= Task requirements =
Where in the data below does the word "setBy" appear? Copy each line that holds it.

= Material for this exercise =

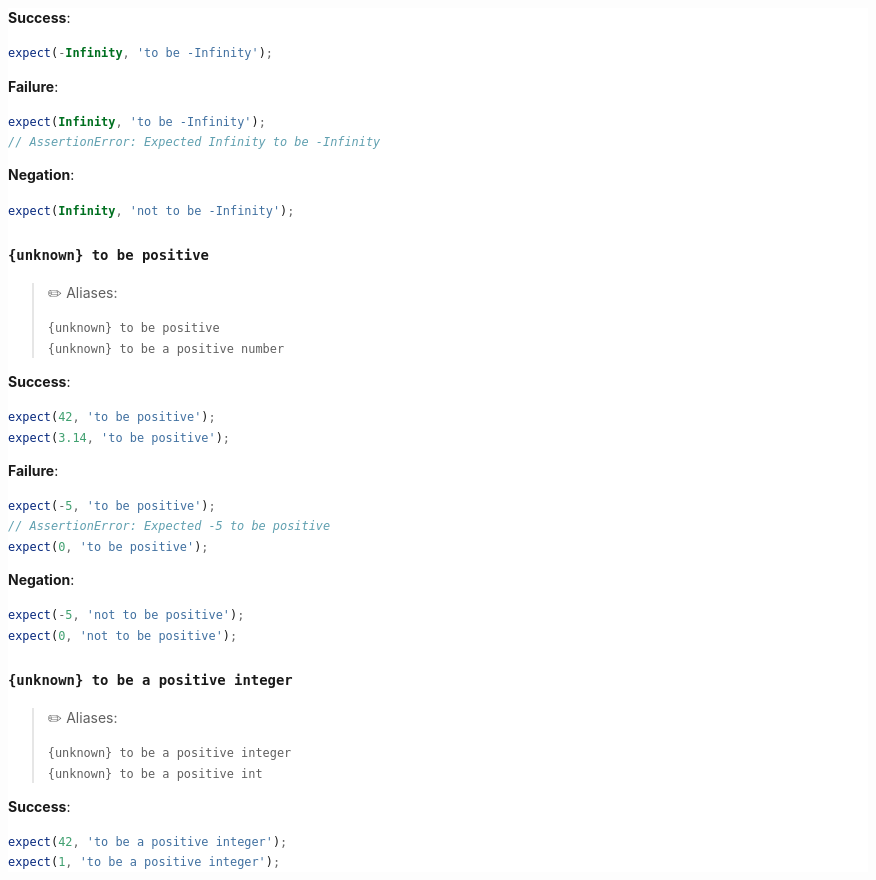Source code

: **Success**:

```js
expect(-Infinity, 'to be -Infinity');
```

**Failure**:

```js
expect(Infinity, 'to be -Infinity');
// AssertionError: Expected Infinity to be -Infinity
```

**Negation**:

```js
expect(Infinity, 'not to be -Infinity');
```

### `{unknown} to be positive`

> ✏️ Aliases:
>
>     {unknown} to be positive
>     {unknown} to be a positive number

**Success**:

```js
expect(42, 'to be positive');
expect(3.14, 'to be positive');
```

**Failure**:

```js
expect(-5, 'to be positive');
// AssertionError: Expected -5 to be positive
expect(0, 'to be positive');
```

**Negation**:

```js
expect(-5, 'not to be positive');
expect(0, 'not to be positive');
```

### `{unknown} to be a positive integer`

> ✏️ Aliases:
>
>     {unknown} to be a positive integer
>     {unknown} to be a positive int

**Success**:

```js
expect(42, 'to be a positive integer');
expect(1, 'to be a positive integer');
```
...
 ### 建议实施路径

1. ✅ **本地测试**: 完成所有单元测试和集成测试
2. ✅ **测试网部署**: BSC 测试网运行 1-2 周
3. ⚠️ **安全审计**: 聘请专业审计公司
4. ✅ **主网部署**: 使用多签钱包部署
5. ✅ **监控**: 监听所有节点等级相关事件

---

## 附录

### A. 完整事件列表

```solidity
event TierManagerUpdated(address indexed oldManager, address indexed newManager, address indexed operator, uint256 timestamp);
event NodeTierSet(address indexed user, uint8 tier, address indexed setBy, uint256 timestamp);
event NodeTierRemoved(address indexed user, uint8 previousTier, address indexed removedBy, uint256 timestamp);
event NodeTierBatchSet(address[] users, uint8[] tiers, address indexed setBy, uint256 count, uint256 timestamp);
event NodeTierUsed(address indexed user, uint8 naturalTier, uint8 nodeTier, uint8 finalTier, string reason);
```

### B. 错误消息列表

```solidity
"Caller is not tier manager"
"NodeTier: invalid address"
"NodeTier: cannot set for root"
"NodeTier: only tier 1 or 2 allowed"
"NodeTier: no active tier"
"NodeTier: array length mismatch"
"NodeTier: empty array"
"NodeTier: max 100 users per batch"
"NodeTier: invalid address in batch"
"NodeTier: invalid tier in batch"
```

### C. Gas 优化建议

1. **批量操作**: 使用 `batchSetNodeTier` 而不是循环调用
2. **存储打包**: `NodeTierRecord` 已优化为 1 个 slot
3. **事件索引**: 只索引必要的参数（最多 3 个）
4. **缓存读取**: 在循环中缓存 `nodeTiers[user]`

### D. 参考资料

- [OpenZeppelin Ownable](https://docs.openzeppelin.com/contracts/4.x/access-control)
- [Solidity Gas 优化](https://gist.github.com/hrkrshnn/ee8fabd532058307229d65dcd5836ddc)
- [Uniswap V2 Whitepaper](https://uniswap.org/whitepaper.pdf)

= Written answer =
event NodeTierSet(address indexed user, uint8 tier, address indexed setBy, uint256 timestamp);
event NodeTierBatchSet(address[] users, uint8[] tiers, address indexed setBy, uint256 count, uint256 timestamp);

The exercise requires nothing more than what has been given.